Vázquez-Romero Adrián, Gallardo-Antolín Ascensión
Department of Signal Theory and Communications, Universidad Carlos III de Madrid, Avda. de la Universidad, 30, Leganés, 28911 Madrid, Spain.
Entropy (Basel). 2020 Jun 20;22(6):688. doi: 10.3390/e22060688.
This paper proposes a speech-based method for automatic depression classification. The system is based on ensemble learning for Convolutional Neural Networks (CNNs) and is evaluated using the data and the experimental protocol provided in the Depression Classification Sub-Challenge (DCC) at the 2016 Audio-Visual Emotion Challenge (AVEC-2016). In the pre-processing phase, speech files are represented as a sequence of log-spectrograms and randomly sampled to balance positive and negative samples. For the classification task itself, first, a more suitable architecture for this task, based on One-Dimensional Convolutional Neural Networks, is built. Secondly, several of these CNN-based models are trained with different initializations and then the corresponding individual predictions are fused by using an Ensemble Averaging algorithm and combined per speaker to get an appropriate final decision. The proposed ensemble system achieves satisfactory results on the DCC at the AVEC-2016 in comparison with a reference system based on Support Vector Machines and hand-crafted features, with a CNN+LSTM-based system called DepAudionet, and with the case of a single CNN-based classifier.

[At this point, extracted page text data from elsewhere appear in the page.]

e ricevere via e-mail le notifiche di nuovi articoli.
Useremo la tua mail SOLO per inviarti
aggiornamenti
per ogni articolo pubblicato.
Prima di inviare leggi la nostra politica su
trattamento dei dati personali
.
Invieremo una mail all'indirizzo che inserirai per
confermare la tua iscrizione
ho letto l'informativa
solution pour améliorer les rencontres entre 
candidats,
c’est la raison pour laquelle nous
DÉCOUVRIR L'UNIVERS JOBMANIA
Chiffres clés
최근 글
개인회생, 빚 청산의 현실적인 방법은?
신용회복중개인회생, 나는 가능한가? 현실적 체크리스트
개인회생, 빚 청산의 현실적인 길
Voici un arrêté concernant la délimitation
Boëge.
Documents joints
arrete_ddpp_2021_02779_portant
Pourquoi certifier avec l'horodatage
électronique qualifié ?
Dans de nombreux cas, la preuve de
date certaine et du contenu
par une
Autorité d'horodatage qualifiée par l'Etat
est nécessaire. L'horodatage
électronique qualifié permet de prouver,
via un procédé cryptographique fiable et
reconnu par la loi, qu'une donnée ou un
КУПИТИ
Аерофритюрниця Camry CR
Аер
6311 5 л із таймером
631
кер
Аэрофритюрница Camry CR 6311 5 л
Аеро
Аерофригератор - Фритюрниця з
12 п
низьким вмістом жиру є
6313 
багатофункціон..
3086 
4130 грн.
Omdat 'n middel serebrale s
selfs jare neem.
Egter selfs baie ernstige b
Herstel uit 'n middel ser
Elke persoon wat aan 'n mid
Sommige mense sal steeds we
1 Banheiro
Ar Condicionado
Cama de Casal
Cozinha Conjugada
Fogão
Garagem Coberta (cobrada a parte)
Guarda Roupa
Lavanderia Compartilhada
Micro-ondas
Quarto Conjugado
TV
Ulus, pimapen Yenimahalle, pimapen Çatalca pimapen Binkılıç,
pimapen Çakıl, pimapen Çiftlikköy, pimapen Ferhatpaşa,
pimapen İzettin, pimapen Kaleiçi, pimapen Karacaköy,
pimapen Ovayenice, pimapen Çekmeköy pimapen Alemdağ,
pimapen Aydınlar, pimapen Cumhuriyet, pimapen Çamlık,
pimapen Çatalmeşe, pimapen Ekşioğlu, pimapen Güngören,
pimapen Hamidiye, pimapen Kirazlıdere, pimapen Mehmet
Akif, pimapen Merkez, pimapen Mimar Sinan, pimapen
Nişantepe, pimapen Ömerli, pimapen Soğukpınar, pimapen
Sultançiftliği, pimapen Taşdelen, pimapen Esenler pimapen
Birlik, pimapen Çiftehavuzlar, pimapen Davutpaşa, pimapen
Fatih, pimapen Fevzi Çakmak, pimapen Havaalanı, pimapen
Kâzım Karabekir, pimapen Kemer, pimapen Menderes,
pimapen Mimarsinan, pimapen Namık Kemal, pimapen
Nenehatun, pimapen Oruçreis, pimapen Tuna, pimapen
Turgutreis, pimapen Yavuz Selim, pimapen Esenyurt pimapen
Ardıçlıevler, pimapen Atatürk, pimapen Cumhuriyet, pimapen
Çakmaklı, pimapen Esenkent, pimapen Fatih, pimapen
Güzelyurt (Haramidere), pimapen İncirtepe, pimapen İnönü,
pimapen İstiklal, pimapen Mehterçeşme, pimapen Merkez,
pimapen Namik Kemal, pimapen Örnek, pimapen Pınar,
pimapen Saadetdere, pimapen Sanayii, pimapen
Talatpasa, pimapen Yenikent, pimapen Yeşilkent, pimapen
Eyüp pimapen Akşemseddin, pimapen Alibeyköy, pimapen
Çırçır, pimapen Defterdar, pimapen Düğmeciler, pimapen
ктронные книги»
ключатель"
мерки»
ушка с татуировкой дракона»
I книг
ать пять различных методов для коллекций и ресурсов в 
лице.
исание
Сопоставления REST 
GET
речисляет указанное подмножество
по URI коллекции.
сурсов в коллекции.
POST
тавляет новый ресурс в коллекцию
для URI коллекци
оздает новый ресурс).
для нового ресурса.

本文提出了一种基于语音的自动抑郁症分类方法。该系统基于卷积神经网络(CNN)的集成学习,并使用2016年视听情感挑战赛(AVEC - 2016)抑郁症分类子挑战赛(DCC)中提供的数据和实验协议进行评估。在预处理阶段,语音文件被表示为对数频谱图序列,并进行随机采样以平衡正样本和负样本。对于分类任务本身,首先,基于一维卷积神经网络构建了一个更适合此任务的架构。其次,使用不同的初始化对多个基于CNN的模型进行训练,然后通过集成平均算法融合相应的个体预测,并按每个说话者进行组合以获得合适的最终决策。与基于支持向量机和手工特征的参考系统、一个名为DepAudionet的基于CNN + LSTM的系统以及单个基于CNN的分类器的情况相比,所提出的集成系统在AVEC - 2016的DCC上取得了令人满意的结果。